To clarify the effect of the shape on the maximum residual stress around different types of inclusions, the maximum residual stresses of perfect spherical inclusions and inclusions with actual shape are shown in Figure 9. The maximum residual stresses of perfect spherical inclusions of all types are obviously smaller than the cases considering inclusion shapes. When we assume the inclusion shape as a perfect sphere for simplicity, there will be a non-negligible error of around 28.0 to 48.0%.

5. Conclusions

The cooling process during heat treatment will lead to residual stress around the interface between inclusion and steel matrix due to different thermal expansion coefficients and mechanical properties. In this study, the effect of the inclusion types and shapes on the residual stresses during the cooling process of the martensitic steels was investigated with a numerical procedure. The following results were obtained:

(1) This residual stress varies with inclusion type and shape. For perfect spherical inclusion, the residual stress around the interface between Al-Mg-O inclusion and steel matrix is the largest, followed by TiN and Al-Ca-O-S inclusion while the residual stress around MnS inclusion is the smallest.

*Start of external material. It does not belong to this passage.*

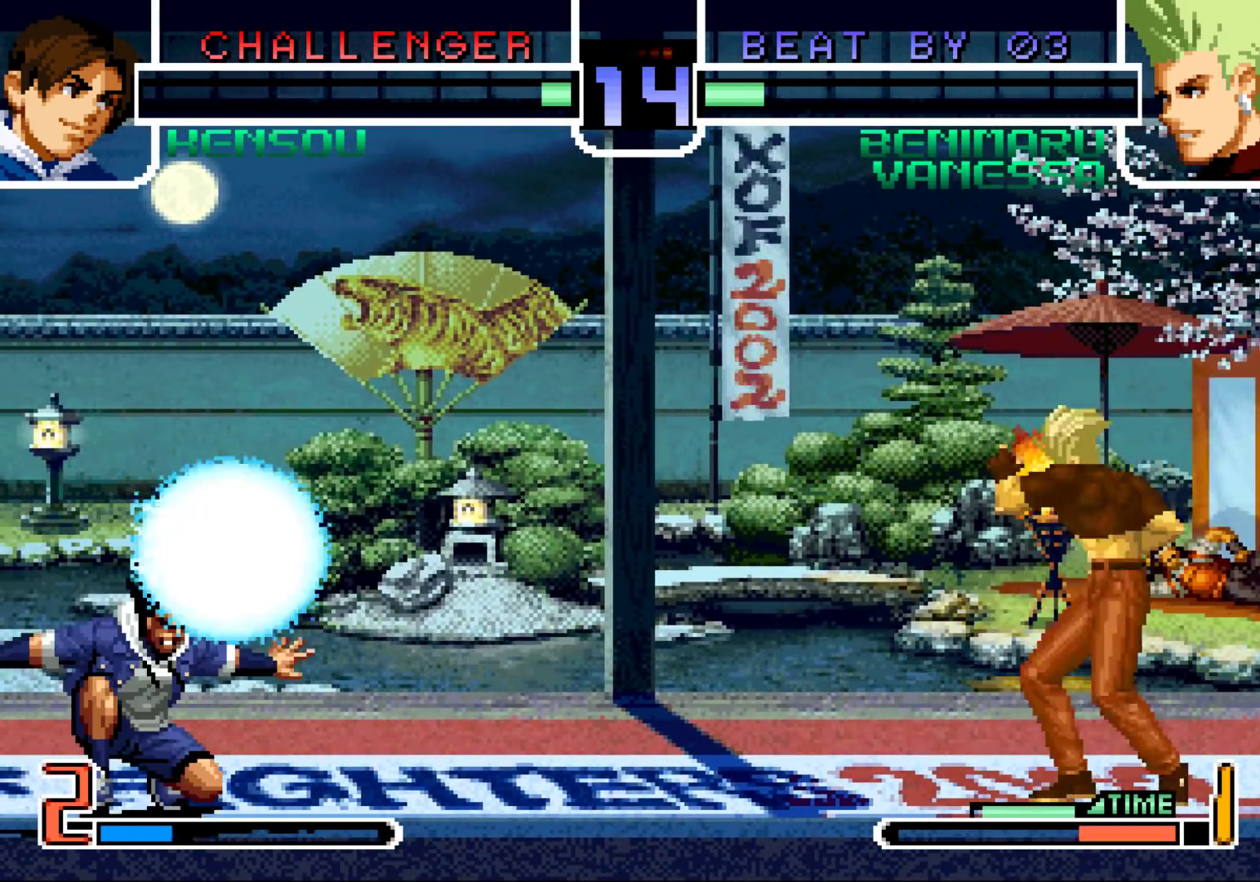
{"buttons": [], "left_stick": "right", "events": [[17, "TRIANGLE", "up"], [33, "left_stick", "center"], [500, "left_stick", "right"]]}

(2) When the inclusion shape is assumed as a perfect sphere for simplicity, there will be a non-negligible error of the maximum residual stress of around 28.0 to 48.0% compared with the residual stresses considering the actual shapes.

(3) The convex local shape of inclusion will lead to stress concentration in the steel matrix side, and the concave local shape of inclusion will lead to stress concentration in the inclusion side.

(4) The local residual stress of MnS inclusion increases the fastest with the increase of inclusion edge angle θ_sv,_i for the convex part of inclusion. For the concave part, the local residual stress of TiN inclusions increases the fastest, which leads to extreme stress concentration inside TiN inclusion and contributes greatly to material failure.